Supplied passage
----
如何从中序和前序遍历中生成二叉树

Question

Here is the full question:

Write a function that gets two arrays of length n. The first array is the PreOrder some binary tree and the second array is the InOrder of the binary tree. The functions outputs the binary tree.

// the function recovers the tree from its inorder and preorder
BTnode_t* reconstruct_tree( int * preorder, int * inorder, int n)

given struct and functions:

struct BTnode {
   int value;
   struct BTnode* left;
   struct BTnode* right;
   struct BTnode* parent;
};
typedef struct BTnode BTnode_t;

BTnode_t* create_node(int val) {
    BTnode_t* newNode = (BTnode_t*) malloc(sizeof(BTnode_t));
    newNode->value = val;
    newNode->left = NULL;
    newNode->right = NULL;
    newNode->parent = NULL;

    return newNode;
}

My implementation of how to solve this problem, It is currently not working and I think my error is in how I send the indices in my recursive step.

#include <stdio.h>
#include <stdlib.h>


#include "assignment4.h"

int search(int arr[], int strt, int end, int value);

int search(int arr[], int strt, int end, int value) 
{ 
    int i; 
    for (i = strt; i <= end; i++) { 
        if (arr[i] == value) 
            return i; 
    } 
} 

// the function recovers the tree from its inorder and preorder
BTnode_t* reconstruct_tree(int* preorder, int* inorder, int n) {
  // implement me
    int preIndex = 0;

  BTnode_t* newnode = create_node(preorder[preIndex]);

  preIndex++;


  if( sizeof(inorder) > n-1)
    return NULL;

  if( sizeof(inorder) == n-1)
    return newnode;

  int inIndex = search( inorder, 0, n - 1, newnode->value);

  newnode->left = reconstruct_tree(preorder, inorder, inIndex -1);
  newnode->right = reconstruct_tree(preorder, inorder + inIndex +1, n-1 );

  return newnode;

}

The code used to test this part of the assignment:

#include <stdio.h>
#include <stdbool.h>
#include <string.h>

#include "assignment4.h"



bool BT_equal(BTnode_t* t1, BTnode_t* t2) {
  if (t1 == t2)
    return true;
  if ((t1 && !t2) || (!t1 && t2))
----
Listed entries
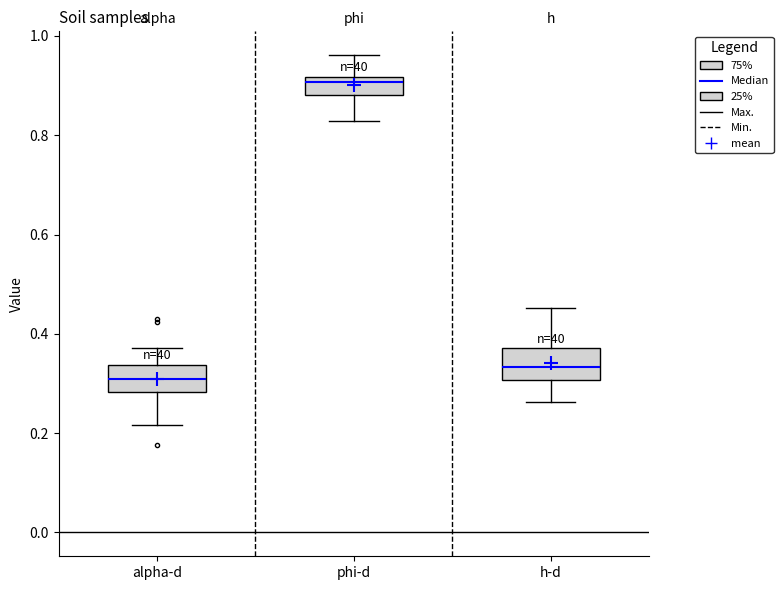

Reading left to right, read every box against the y-axis: the position of its median line, the range the box covers, and the ends of its whiskers. The values are not printed on the chart, so give them approximately, as read against the axis.

alpha-d: median 0.30, box 0.28 to 0.34, whiskers 0.22 to 0.38
phi-d: median 0.90, box 0.88 to 0.92, whiskers 0.82 to 0.96
h-d: median 0.34, box 0.30 to 0.38, whiskers 0.26 to 0.46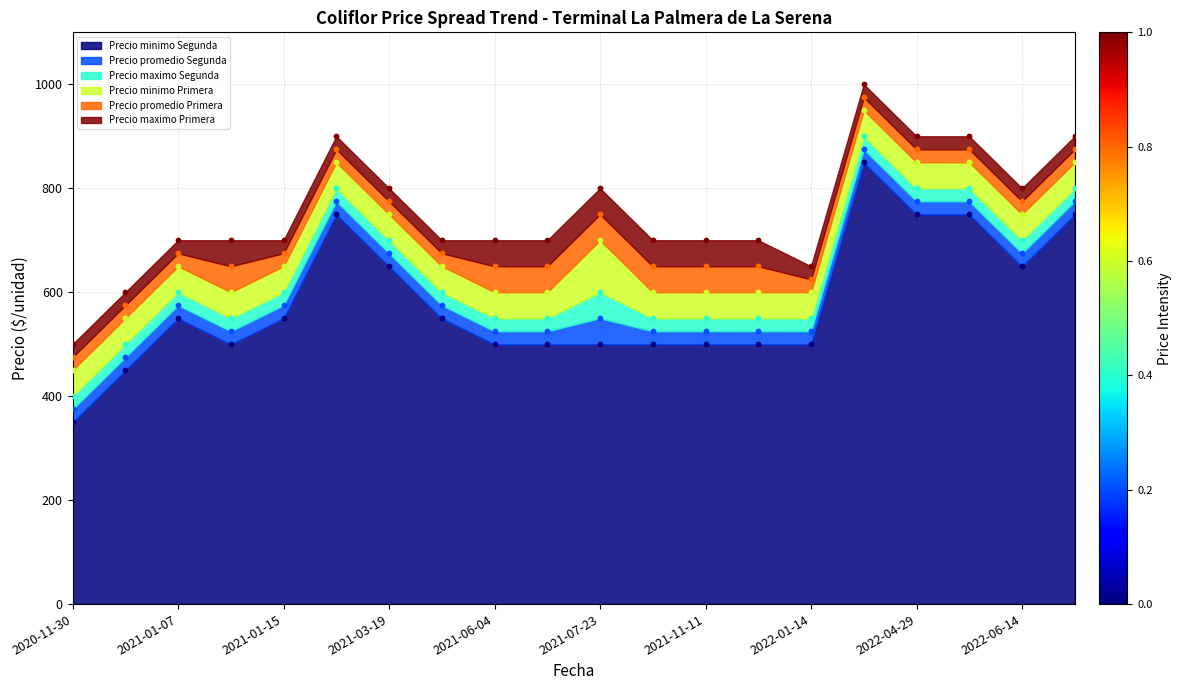

At which category is the sum across all series the highest?

2022-03-21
----
Work to complete
Please answer these about the binary tree reconstruction thread:
(a) What four fields does struct BTnode declare?
(b) Where does the poster believe the error in their implementation lies?
(c) What is the name of the function in the test code that compares two trees?
The lines have nothing to do with what is asked here.

Result of the task
(a) value, left, right and parent
(b) In how the indices are sent in the recursive step
(c) BT_equal